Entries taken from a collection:
---

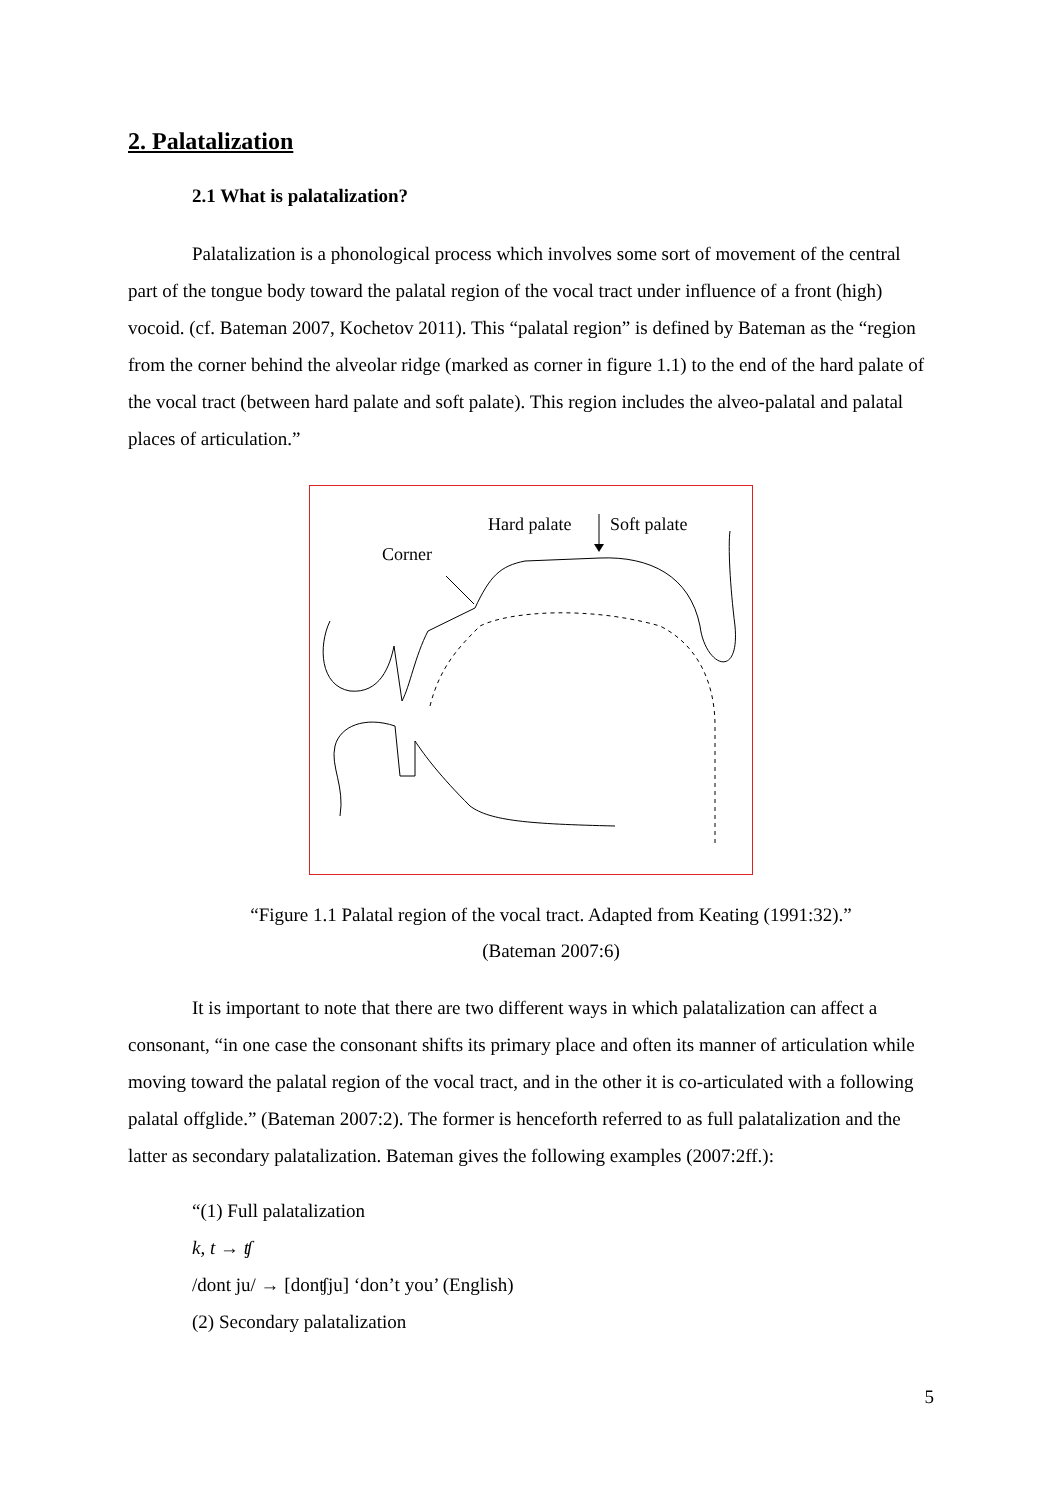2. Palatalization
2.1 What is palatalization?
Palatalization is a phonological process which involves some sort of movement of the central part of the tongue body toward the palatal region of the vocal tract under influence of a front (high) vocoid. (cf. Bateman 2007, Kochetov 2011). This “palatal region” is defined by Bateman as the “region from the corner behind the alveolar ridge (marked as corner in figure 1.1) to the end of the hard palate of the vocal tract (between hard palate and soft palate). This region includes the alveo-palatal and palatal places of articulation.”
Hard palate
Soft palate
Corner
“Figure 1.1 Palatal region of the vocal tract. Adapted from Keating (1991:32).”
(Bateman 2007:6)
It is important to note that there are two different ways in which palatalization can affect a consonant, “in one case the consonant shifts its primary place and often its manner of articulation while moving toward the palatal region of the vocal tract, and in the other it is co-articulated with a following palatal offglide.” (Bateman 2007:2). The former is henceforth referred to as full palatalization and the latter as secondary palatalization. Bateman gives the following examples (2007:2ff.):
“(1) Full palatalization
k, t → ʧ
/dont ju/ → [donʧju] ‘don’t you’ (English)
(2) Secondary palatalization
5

---

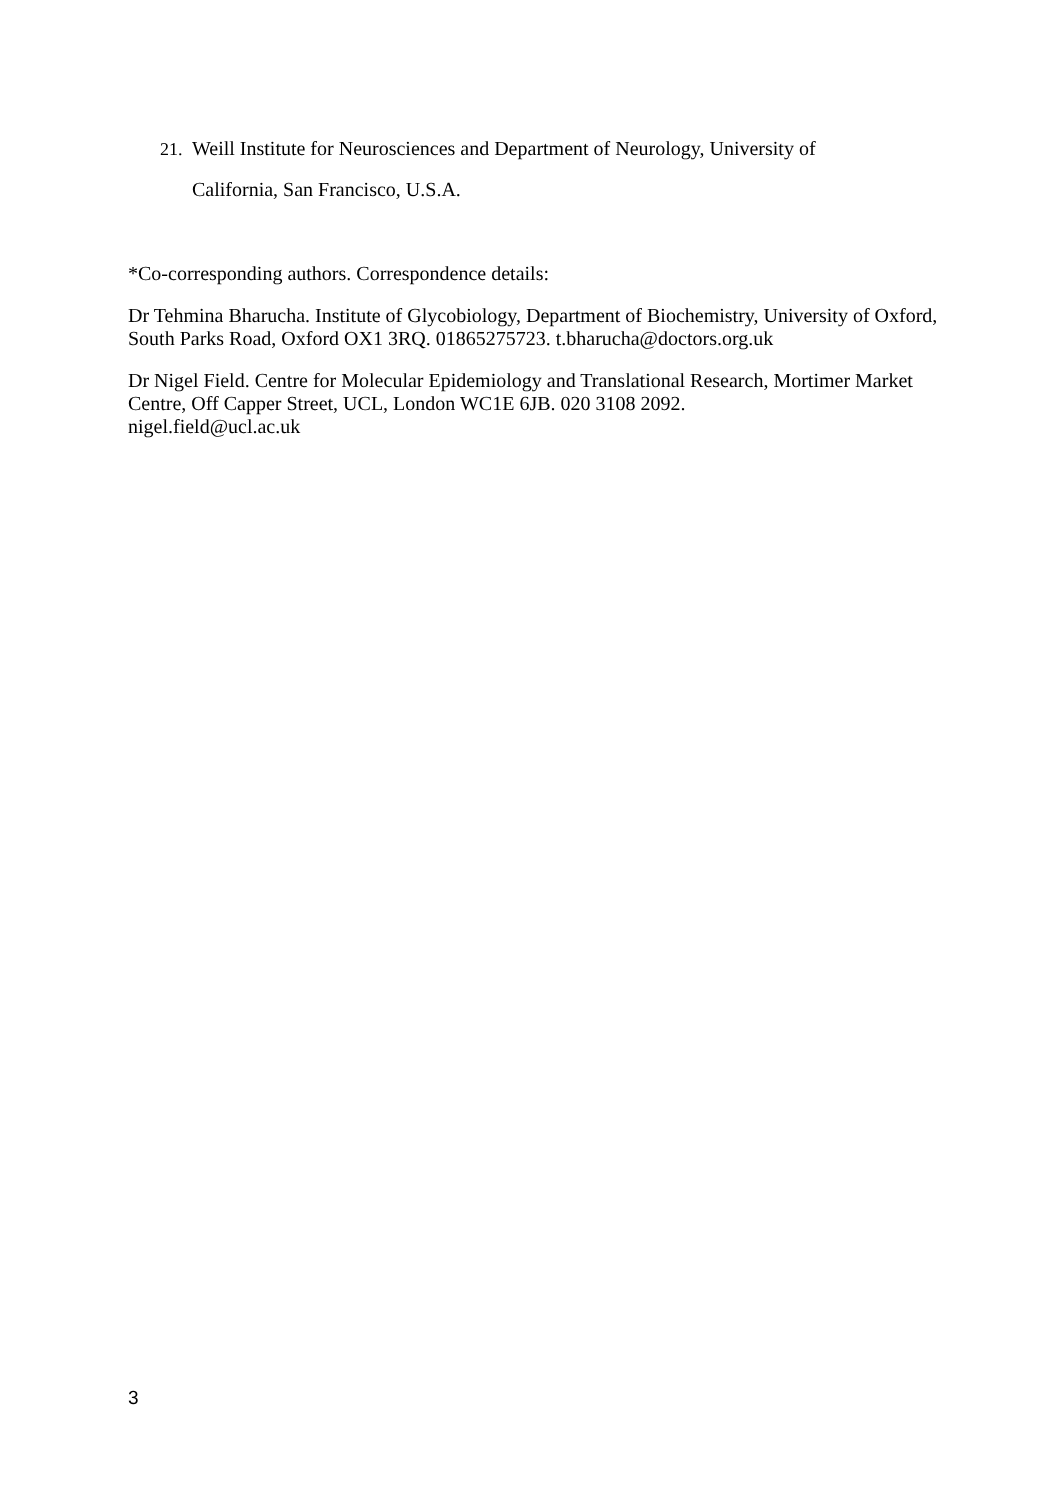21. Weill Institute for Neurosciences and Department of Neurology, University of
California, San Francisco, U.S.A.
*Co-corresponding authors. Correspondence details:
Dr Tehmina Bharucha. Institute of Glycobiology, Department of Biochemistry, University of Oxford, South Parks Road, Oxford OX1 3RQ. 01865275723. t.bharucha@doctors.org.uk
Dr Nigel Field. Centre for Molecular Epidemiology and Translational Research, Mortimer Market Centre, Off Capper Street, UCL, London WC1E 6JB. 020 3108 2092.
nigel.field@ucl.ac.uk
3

---

TASK DESCRIPTION: Please output exactly the lines between the one holding "California, San Francisco, U.S.A." and the one holding "Dr Nigel Field." in the records above, inclusive, and nothing more.

RESPONSE BOX:
California, San Francisco, U.S.A.
*Co-corresponding authors. Correspondence details:
Dr Tehmina Bharucha. Institute of Glycobiology, Department of Biochemistry, University of Oxford, South Parks Road, Oxford OX1 3RQ. 01865275723. t.bharucha@doctors.org.uk
Dr Nigel Field. Centre for Molecular Epidemiology and Translational Research, Mortimer Market Centre, Off Capper Street, UCL, London WC1E 6JB. 020 3108 2092.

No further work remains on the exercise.